Content starts
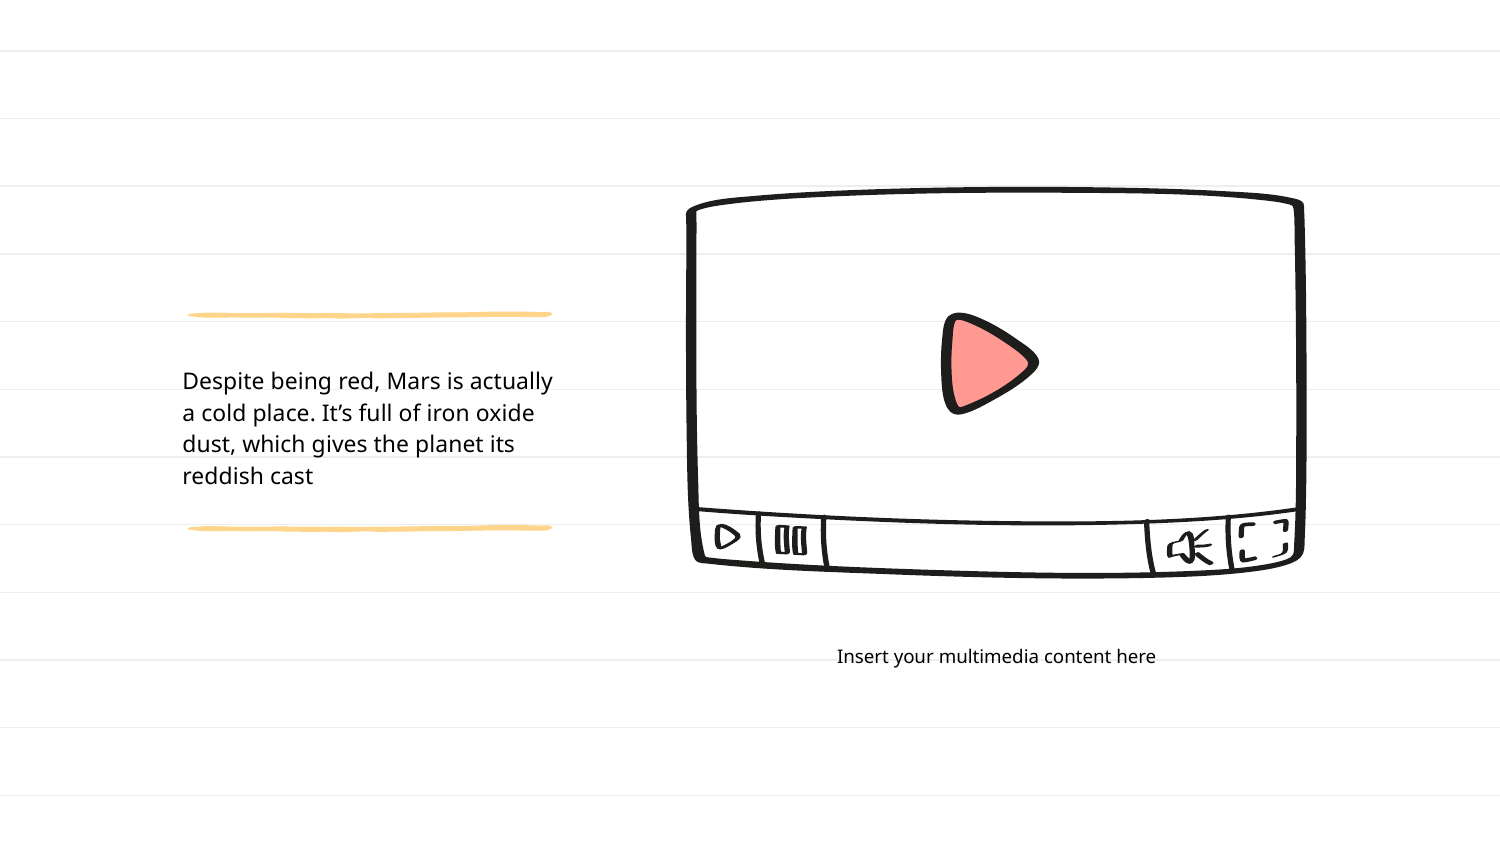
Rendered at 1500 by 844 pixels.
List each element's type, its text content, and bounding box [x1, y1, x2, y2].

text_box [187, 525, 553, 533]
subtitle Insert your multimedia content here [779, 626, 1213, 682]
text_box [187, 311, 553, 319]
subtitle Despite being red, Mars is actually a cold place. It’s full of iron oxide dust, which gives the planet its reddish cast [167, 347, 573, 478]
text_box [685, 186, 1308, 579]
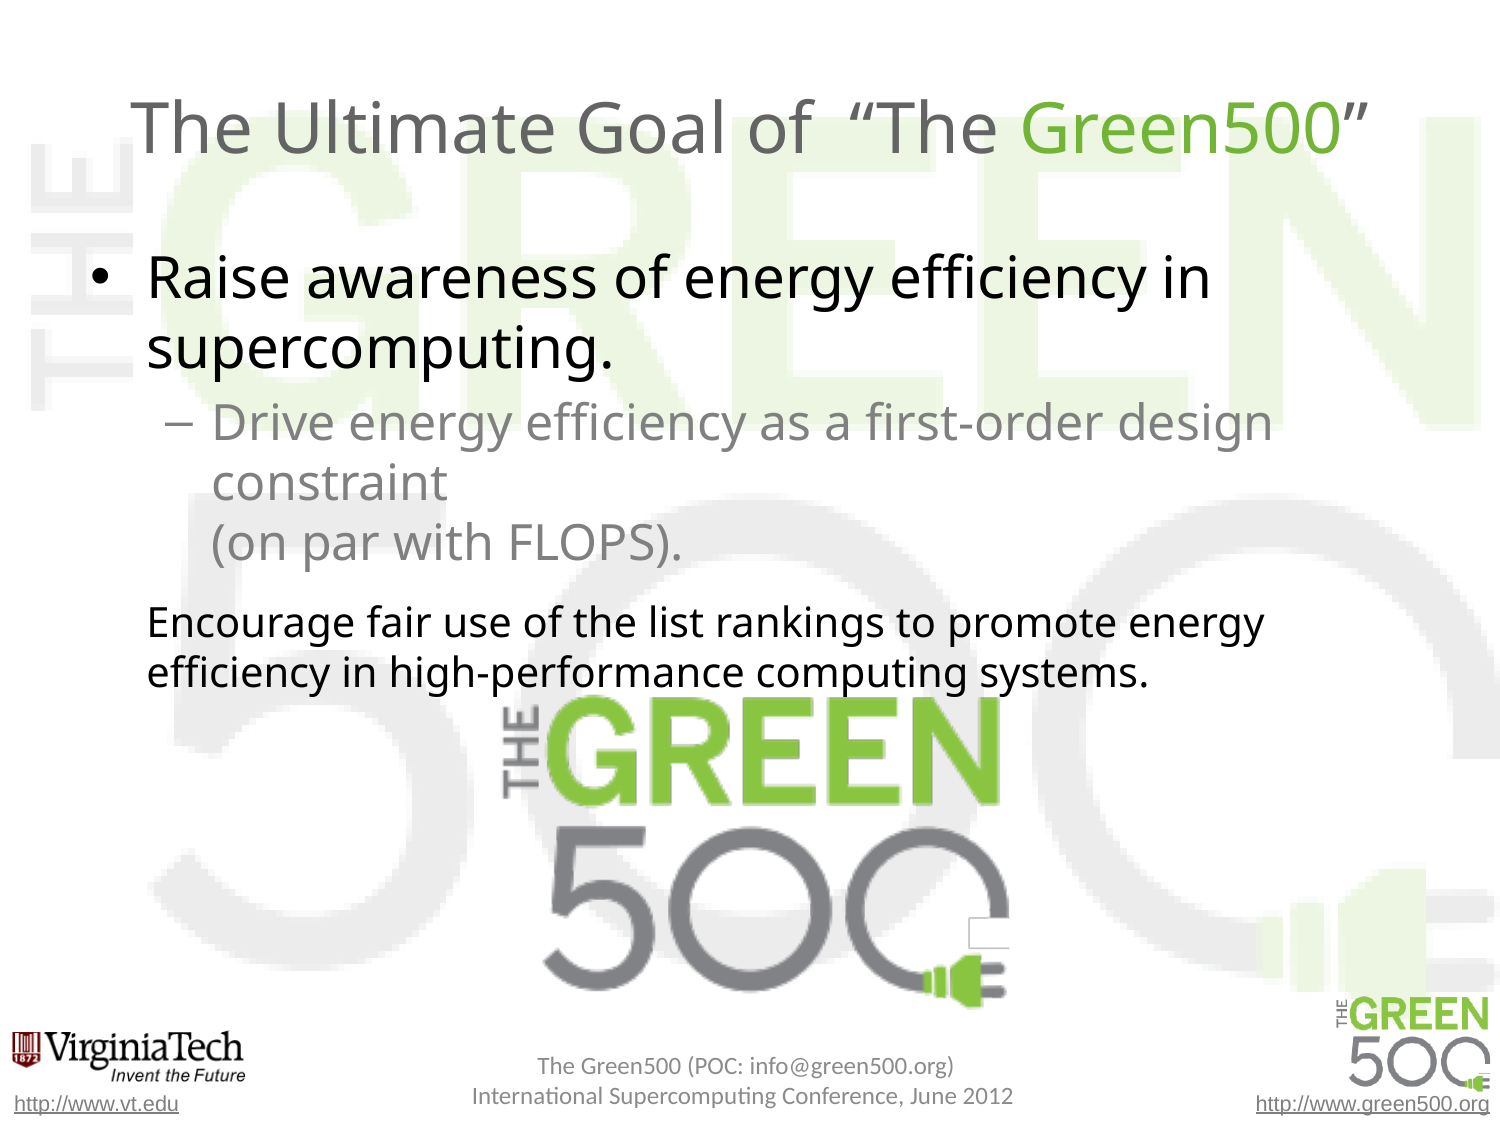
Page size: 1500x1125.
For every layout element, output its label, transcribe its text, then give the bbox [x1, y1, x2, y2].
Content ends
= EXERCISE OBJECTIVE =
Set down every entry exactly as it appears, but skip the pictures.

= EXERCISE RESPONSE =
Rendered at 1500 by 844 pixels.
List each element's type, its text content, and bounding box [x1, y1, x2, y2].

text_box [187, 525, 553, 533]
subtitle Insert your multimedia content here [779, 626, 1213, 682]
text_box [187, 311, 553, 319]
subtitle Despite being red, Mars is actually a cold place. It’s full of iron oxide dust, which gives the planet its reddish cast [167, 347, 573, 478]
text_box [685, 186, 1308, 579]
Page size: 1500x1125.
For every layout element, output its label, transcribe its text, then give the bbox [x1, y1, x2, y2].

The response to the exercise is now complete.